*** Opening LISTED RECORDS ***

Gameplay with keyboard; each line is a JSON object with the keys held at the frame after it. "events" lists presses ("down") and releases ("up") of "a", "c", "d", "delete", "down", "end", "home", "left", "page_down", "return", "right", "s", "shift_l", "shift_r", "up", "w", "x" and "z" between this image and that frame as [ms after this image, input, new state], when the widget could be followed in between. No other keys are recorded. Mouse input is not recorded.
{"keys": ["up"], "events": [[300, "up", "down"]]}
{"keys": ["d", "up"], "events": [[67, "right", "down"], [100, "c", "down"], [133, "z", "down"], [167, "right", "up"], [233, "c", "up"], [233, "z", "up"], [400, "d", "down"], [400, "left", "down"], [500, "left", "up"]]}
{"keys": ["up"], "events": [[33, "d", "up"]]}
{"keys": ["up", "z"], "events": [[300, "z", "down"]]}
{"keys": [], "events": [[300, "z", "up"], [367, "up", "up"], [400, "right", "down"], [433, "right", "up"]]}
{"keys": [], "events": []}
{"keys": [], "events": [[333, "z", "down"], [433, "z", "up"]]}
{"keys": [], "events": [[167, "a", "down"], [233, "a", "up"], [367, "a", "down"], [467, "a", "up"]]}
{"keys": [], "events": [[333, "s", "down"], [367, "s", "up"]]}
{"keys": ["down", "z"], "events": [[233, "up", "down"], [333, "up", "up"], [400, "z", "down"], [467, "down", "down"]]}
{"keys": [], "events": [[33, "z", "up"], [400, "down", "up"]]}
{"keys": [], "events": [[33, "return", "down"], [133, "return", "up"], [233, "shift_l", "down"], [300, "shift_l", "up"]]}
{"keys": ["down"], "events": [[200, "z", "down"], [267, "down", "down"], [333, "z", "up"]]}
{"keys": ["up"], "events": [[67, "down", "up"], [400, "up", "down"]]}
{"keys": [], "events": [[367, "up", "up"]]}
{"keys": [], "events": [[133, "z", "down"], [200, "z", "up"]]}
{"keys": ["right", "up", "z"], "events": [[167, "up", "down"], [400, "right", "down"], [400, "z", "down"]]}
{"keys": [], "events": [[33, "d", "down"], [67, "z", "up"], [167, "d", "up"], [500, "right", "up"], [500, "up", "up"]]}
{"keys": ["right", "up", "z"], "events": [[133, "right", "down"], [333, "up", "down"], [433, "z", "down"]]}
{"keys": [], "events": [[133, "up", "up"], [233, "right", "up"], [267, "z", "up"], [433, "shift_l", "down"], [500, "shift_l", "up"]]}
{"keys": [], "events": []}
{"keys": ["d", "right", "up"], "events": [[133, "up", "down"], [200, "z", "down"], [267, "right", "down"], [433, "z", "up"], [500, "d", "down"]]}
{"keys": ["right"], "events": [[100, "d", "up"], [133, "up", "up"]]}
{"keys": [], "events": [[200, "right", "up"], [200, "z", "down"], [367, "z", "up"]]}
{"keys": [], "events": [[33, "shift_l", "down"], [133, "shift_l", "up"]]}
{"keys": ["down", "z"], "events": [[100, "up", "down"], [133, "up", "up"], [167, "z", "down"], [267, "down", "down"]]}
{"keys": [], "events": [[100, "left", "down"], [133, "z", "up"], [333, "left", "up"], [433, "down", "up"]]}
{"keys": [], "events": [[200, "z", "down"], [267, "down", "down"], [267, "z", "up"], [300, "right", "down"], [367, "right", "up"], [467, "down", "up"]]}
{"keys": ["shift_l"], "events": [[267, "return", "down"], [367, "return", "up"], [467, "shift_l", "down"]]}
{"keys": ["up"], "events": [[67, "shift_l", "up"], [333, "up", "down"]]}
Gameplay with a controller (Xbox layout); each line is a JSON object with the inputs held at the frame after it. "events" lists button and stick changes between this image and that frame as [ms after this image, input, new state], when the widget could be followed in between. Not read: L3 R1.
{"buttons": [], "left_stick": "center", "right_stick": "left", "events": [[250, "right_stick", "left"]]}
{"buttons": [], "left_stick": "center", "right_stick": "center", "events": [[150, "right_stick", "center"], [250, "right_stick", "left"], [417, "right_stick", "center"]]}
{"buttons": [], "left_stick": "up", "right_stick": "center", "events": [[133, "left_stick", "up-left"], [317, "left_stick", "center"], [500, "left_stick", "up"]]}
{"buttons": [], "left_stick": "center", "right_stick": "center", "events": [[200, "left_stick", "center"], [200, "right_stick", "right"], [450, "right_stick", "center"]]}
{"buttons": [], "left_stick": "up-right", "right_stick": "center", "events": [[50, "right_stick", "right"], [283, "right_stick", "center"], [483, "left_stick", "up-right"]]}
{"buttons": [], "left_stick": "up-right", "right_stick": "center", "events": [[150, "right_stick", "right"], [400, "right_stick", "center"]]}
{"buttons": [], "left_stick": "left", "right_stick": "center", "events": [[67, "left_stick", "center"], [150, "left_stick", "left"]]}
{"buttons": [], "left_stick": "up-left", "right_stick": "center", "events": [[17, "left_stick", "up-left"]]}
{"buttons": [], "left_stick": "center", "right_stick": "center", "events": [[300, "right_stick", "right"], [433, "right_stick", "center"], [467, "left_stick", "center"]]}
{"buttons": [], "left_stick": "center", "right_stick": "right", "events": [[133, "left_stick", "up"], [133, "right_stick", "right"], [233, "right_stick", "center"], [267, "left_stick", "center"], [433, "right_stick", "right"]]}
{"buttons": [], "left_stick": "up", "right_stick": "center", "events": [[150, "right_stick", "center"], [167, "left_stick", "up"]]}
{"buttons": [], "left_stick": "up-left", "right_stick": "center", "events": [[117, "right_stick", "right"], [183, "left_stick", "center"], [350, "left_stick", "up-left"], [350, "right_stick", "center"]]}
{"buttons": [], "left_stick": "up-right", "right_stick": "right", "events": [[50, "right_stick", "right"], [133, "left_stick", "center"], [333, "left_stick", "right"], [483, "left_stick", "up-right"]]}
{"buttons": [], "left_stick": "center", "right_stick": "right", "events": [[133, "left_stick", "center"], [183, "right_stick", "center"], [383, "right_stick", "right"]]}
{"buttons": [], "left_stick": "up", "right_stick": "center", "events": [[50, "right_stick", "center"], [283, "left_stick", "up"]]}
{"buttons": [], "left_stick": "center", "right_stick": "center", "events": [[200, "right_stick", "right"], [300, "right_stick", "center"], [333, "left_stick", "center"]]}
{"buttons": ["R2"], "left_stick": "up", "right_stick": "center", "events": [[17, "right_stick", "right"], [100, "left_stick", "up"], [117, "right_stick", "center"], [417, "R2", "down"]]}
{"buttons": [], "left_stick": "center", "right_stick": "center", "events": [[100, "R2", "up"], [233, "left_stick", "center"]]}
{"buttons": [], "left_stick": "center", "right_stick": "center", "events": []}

*** Closing LISTED RECORDS ***

> [DIRECTIONS FOR THIS TASK] From the entries above, select each line containing the string "input".

> [OUTPUT BELOW]
Gameplay with keyboard; each line is a JSON object with the keys held at the frame after it. "events" lists presses ("down") and releases ("up") of "a", "c", "d", "delete", "down", "end", "home", "left", "page_down", "return", "right", "s", "shift_l", "shift_r", "up", "w", "x" and "z" between this image and that frame as [ms after this image, input, new state], when the widget could be followed in between. No other keys are recorded. Mouse input is not recorded.
Gameplay with a controller (Xbox layout); each line is a JSON object with the inputs held at the frame after it. "events" lists button and stick changes between this image and that frame as [ms after this image, input, new state], when the widget could be followed in between. Not read: L3 R1.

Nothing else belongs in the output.